Am I really?
Y'all, I have not been able to bring myself to pick up the needles regularly this month. I'm too busy whining and whinging about the hot. And I'm not kidding! Last night the weather guy made a special point (complete with baseball analogy) to tell us that this month is not only the hottest August on record... it's the hottest month EVER recorded for the Raleigh area.
Wee!
And yes I know that I have people waiting on me, which is why I'm poking along a row at a time here and there on my knitting, and have been generous with my time estimates for myself because I know how slack I'm being.
Never fear... I will be stuck in a car for hours this weekend as we drive to Gatlinburg for a family reunion. Hours. On I-40. I'll be knitting with the a/c vent aimed at my face.
So what have I been doing instead of knitting? Getting Rowan ready for school took some time. Sitting at the pool talking about how hot it is. Running on the treadmill thinking that I have to be insane to do something that causes that much sweating when it's hot out. Hiding from the laundry and various household tasks - that one isn't working out too well. Hiding from Niall and his screamy self - ya, that one isn't going over so well either.
It can't last forever, right?
Abby, I agree... it's all about the humidity. And I'm glad you're patient about your britches. Though you'd be even more demented than I am if you actually wanted to use them on a day like today.
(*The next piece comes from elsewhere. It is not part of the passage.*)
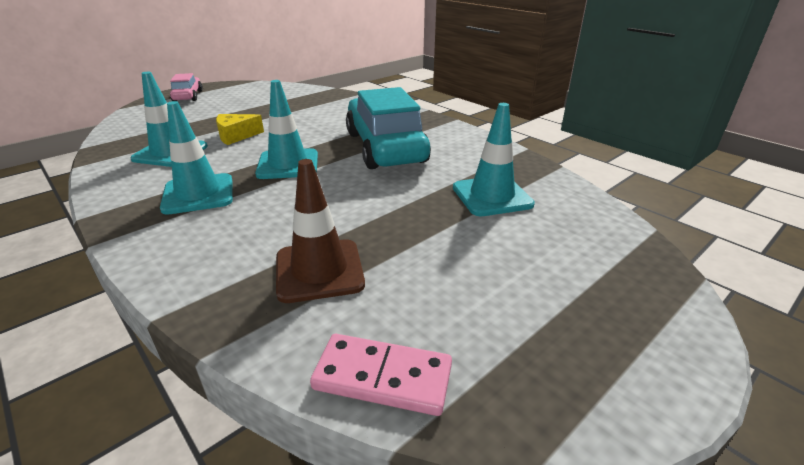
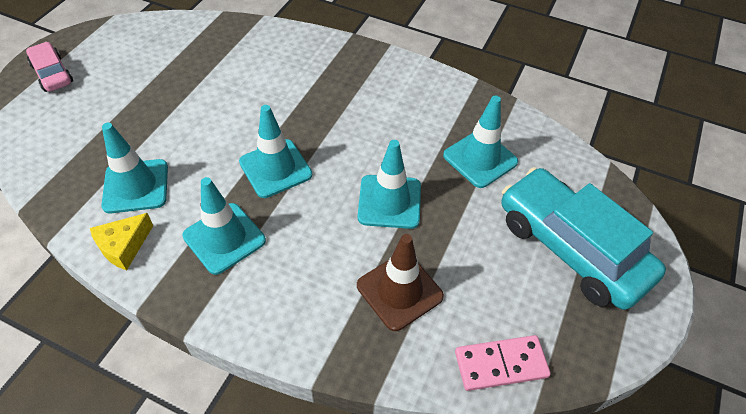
camera: 25 degrees left, 20 degrees up
yellow cheese [216,114,264,145] -> yellow cheese moved to [90,213,153,270]
turquoise car [346,87,431,169] -> turquoise car moved to [502,167,666,310]
none -> turquoise traffic cone [358,140,421,229]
Rachel, so glad you aren't leaving for the big city. Can't wait to see the new place!
1 comment:
You're leaving? This weekend? When it will actually be LESS than 90 for two days in a row (supposedly, although I have little faith in mister Greg Fishel)? It has been so hot that I have been walking DS #1 to school with DS #2 in our kelty backpack in nothing but a snappi'ed prefold. No cover, no shirt, no nothin', like a hillbilly. I can understand your lack of enthusiasm for wool in this weather. I did, however, find him a cute t-shirt to match the longies when you finish them. It is brown, it has a turkey, and it says "Little turkey".
And, yes, you are certifiably insane for even thinking about jogging. Seriously. Whatever happened to cooling down with a quart of cold stone?